Architects’ workloads recovered lost ground in April 2018, according to the Royal Institute of British Architects’ (RIBA) Future Trends Workload Index, which rose to +13, up from +6 in March.
While practices in London continue to be the most pessimistic about medium term workloads, at -1, London returned its best figure for some time. By contrast, practices elsewhere continue to be more upbeat. The balance figure in the Midlands and East Anglia was +23, in the North of England +20 and in the South of England +30, showing that outside London confidence levels are much more robust.
In terms of practice size, large practices (51+ staff) returned a workload balance figure of +29, medium-sized practices (11 – 50 staff) +9, and small practices (1 – 10 staff) returned a balance figure of +12.
RIBA’s quarterly report showed that the total value of work in progress in April 2018 was the same as April 2017, suggesting that whilst some of the steam has gone out of the market, demand for architectural services remains steady.
In terms of different work sectors, there was a complete reversal of the downward trend from last month, with all four of RIBA’s sector forecasts moving up. The private housing sector workload forecast remains the most positive, rising to +16 in April 2018 from +11 in March.
The commercial sector workload forecast moved back into positive territory, with a balance figure of +6 in April 2018, up from -2 in March. The public sector workload forecast (balance figure -1) and the community sector workload forecast (balance figure +7) were both also back on an upward trajectory.
The RIBA Future Trends Staffing Index dipped a little further this month, standing at +1 in April 2018 compared with +3 in March. The staffing forecast for large practices (51+ staff) was +17 in April, for medium-sized practices (11 – 50 staff) it was +9 and for small practices (1 – 10 staff) it was -1.
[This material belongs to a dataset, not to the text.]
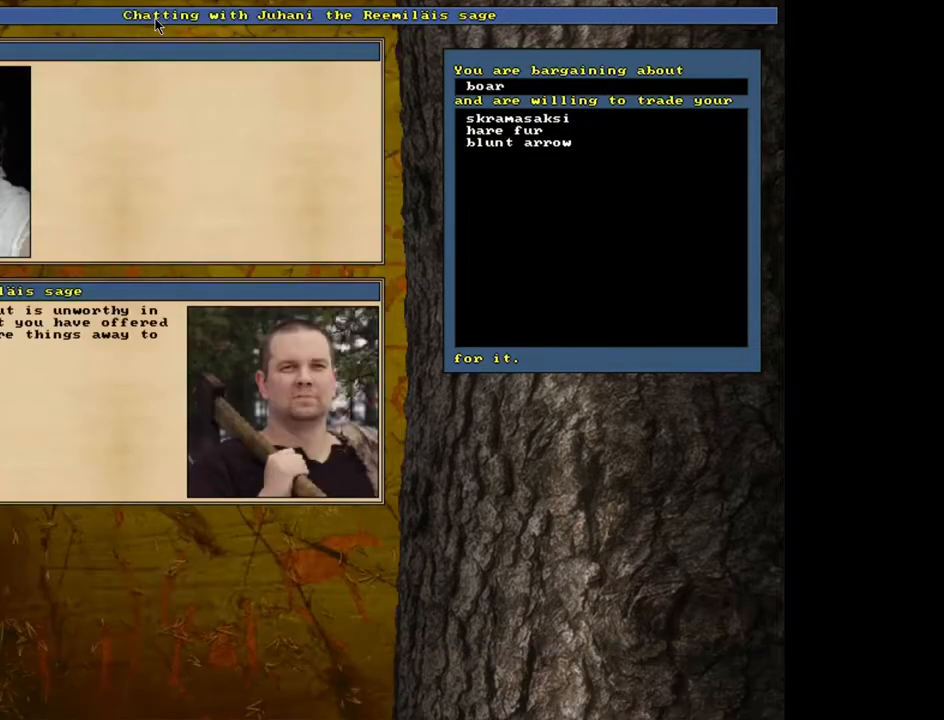
{"keys": [], "mouse": [], "events": [[50, "space", "up"]]}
Compared to the same period twelve months ago however, practices report that staffing levels are steady; they are employing just 1% more staff in April 2018 compared with April 2017. This suggests that supply and demand in the employment market for salaried architects remains in balance.
RIBA Executive Director Members, Adrian Dobson, said, “Commentary received from our participating practices continues to suggest a reasonably steady market.
“The mood can best be described as one of cautious optimism. Actual workloads are holding steady and most practices seem to be able to see a reasonable short to medium term pipeline of work. However, there remains an underlying nervousness in relation to the broader political and economic context, including issues such as Brexit, the impact of potential interest rate rises and the inflation outlook.”